[Records]
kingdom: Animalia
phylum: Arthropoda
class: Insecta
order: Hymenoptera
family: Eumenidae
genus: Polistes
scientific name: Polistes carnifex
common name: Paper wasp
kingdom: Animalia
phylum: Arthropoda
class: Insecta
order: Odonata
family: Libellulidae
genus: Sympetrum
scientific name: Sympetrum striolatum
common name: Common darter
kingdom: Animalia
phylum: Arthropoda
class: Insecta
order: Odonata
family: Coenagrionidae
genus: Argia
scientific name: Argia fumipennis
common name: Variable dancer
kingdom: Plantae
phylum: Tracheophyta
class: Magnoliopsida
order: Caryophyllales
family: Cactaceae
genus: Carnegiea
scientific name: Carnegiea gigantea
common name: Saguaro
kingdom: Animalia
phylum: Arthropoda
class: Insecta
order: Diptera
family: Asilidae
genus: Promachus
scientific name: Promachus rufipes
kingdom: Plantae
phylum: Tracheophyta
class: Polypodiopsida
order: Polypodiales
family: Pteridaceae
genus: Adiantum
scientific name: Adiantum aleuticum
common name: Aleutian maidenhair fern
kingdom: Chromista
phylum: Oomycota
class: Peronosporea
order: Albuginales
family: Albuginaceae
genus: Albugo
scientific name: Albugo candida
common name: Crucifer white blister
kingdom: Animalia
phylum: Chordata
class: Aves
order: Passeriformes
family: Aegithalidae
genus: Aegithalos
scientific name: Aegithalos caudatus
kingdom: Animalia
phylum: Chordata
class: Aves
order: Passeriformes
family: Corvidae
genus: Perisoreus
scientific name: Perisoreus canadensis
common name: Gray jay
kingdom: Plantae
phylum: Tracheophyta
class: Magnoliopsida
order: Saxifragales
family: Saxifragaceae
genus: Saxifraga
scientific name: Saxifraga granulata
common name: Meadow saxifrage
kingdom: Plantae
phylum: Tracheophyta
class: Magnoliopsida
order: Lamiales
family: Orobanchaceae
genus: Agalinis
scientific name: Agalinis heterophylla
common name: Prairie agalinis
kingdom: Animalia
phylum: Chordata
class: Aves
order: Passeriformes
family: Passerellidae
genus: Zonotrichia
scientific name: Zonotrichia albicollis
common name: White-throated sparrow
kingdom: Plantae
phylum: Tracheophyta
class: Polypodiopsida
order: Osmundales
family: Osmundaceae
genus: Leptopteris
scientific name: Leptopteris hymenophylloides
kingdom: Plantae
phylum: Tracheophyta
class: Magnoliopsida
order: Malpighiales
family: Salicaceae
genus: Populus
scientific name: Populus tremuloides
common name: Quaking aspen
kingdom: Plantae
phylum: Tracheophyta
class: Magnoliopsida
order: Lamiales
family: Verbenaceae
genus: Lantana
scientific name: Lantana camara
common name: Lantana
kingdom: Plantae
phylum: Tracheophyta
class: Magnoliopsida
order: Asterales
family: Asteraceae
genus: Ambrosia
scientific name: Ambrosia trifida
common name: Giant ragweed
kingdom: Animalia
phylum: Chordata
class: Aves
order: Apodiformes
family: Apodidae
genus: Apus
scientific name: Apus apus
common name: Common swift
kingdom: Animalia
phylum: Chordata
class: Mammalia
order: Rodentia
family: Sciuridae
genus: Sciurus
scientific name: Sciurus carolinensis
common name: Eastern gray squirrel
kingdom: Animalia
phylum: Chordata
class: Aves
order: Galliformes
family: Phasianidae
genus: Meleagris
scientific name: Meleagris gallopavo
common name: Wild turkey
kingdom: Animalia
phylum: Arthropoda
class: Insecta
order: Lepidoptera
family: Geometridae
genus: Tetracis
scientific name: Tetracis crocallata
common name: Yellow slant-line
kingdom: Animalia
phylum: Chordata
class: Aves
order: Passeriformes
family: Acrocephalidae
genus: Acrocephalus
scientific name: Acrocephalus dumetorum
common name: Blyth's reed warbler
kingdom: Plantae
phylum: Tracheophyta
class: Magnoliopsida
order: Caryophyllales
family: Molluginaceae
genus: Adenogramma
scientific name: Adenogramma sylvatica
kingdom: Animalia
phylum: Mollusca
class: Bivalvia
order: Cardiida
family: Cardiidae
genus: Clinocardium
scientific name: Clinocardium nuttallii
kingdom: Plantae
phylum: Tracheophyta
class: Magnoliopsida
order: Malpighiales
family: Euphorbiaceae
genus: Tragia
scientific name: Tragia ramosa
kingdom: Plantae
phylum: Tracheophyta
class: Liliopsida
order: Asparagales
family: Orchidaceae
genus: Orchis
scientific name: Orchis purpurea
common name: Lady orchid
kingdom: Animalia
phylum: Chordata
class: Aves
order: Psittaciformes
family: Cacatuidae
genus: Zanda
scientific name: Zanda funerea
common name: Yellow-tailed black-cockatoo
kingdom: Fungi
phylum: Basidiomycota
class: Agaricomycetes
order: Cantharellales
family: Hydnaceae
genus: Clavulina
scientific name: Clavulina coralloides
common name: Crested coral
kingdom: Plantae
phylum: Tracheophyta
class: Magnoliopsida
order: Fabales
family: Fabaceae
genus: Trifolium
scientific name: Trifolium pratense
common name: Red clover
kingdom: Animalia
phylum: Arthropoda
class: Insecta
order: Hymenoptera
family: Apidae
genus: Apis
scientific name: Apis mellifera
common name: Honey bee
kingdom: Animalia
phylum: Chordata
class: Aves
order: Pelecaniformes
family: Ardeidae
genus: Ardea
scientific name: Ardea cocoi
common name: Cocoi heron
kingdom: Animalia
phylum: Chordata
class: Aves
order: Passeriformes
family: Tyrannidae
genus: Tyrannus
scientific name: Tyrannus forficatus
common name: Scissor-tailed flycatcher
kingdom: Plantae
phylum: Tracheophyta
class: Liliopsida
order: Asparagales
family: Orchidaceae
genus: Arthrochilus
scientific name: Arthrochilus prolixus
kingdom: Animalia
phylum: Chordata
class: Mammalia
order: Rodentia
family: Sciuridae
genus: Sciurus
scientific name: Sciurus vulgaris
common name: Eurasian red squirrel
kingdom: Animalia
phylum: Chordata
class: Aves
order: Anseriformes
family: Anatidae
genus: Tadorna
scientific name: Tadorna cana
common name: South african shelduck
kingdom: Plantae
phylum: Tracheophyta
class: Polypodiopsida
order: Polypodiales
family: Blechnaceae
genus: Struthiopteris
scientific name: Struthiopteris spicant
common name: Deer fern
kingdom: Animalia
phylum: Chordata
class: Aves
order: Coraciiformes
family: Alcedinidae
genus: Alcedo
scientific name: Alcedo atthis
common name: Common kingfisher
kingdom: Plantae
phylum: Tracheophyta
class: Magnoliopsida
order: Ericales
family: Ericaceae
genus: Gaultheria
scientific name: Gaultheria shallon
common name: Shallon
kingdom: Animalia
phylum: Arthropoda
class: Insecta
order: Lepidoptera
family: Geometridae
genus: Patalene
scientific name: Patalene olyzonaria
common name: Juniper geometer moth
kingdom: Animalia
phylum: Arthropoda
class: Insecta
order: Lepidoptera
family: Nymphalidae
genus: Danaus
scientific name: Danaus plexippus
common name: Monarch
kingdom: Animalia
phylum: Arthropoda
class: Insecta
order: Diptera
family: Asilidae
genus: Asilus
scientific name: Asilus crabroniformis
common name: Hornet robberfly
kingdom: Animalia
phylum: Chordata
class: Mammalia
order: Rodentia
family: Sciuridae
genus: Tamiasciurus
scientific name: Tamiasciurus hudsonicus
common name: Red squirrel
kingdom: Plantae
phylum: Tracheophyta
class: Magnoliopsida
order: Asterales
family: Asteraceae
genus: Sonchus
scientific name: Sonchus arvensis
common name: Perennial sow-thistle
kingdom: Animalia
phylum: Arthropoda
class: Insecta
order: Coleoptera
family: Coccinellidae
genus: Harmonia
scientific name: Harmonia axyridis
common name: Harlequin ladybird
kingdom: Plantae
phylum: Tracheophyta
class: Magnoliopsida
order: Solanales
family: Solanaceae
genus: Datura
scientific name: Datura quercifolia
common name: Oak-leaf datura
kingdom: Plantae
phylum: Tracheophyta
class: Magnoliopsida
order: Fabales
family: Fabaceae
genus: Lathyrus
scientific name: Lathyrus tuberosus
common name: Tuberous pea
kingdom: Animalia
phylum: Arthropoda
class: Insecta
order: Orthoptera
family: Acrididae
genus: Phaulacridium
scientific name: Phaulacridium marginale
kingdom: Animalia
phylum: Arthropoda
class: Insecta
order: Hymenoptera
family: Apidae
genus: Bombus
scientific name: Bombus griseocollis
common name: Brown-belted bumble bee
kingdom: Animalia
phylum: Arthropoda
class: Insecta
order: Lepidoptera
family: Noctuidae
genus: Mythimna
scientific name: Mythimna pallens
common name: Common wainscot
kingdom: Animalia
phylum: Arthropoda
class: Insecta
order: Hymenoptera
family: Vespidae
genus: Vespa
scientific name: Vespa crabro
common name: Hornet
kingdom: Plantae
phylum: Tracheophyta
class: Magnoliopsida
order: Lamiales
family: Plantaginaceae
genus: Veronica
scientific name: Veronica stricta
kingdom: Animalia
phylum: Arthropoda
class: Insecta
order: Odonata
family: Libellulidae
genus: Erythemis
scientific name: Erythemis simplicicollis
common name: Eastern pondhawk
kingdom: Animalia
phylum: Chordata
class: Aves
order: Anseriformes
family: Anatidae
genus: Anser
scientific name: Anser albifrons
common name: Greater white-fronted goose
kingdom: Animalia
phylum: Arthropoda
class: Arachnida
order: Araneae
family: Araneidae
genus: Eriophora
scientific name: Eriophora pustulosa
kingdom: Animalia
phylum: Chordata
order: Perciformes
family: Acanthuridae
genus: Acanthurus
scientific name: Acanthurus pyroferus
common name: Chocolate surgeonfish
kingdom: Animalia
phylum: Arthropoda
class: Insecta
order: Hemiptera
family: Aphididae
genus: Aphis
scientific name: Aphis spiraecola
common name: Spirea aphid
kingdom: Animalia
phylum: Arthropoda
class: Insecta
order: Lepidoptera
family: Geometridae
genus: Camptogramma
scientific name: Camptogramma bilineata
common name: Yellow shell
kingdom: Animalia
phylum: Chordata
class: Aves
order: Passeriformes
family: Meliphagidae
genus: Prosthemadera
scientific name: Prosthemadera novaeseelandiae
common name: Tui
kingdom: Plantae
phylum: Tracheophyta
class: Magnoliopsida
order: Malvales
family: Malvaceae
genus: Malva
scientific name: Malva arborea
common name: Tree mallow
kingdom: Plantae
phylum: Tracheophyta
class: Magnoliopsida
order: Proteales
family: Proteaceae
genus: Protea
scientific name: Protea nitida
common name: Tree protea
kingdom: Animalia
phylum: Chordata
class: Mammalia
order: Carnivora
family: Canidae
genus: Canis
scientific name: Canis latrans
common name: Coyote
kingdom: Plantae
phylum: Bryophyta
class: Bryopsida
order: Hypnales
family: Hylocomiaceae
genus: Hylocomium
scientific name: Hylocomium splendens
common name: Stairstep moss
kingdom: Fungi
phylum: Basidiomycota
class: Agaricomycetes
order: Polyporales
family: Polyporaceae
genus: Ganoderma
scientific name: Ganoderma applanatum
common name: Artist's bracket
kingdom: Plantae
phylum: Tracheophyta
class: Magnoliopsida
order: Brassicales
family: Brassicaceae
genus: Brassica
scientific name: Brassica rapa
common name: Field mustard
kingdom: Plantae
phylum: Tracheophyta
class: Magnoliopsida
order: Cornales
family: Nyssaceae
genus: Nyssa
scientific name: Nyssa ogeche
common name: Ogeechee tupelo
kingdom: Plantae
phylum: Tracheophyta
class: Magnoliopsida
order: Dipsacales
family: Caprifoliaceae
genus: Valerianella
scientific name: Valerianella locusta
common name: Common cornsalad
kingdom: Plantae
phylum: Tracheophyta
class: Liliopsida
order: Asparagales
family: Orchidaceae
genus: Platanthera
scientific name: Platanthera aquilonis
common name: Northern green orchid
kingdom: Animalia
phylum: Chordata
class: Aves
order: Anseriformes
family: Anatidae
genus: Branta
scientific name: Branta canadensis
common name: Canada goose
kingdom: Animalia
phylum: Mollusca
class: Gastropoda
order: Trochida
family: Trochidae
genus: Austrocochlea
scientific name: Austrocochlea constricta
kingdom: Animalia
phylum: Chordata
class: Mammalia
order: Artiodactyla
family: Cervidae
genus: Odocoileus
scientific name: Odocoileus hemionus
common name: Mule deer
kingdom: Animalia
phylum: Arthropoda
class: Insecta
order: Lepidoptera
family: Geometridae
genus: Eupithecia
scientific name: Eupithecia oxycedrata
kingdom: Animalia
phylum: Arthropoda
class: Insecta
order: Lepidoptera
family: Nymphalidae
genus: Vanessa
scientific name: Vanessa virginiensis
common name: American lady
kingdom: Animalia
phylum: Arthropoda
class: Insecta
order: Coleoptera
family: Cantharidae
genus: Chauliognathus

- **Aim**
Rewrite the part of the material that runs from the line containing "scientific name: Eupithecia oxycedrata" through the end of the material, changing "phylum" to "division" and leaving everything else unchanged.

- **Task output**
scientific name: Eupithecia oxycedrata
kingdom: Animalia
division: Arthropoda
class: Insecta
order: Lepidoptera
family: Nymphalidae
genus: Vanessa
scientific name: Vanessa virginiensis
common name: American lady
kingdom: Animalia
division: Arthropoda
class: Insecta
order: Coleoptera
family: Cantharidae
genus: Chauliognathus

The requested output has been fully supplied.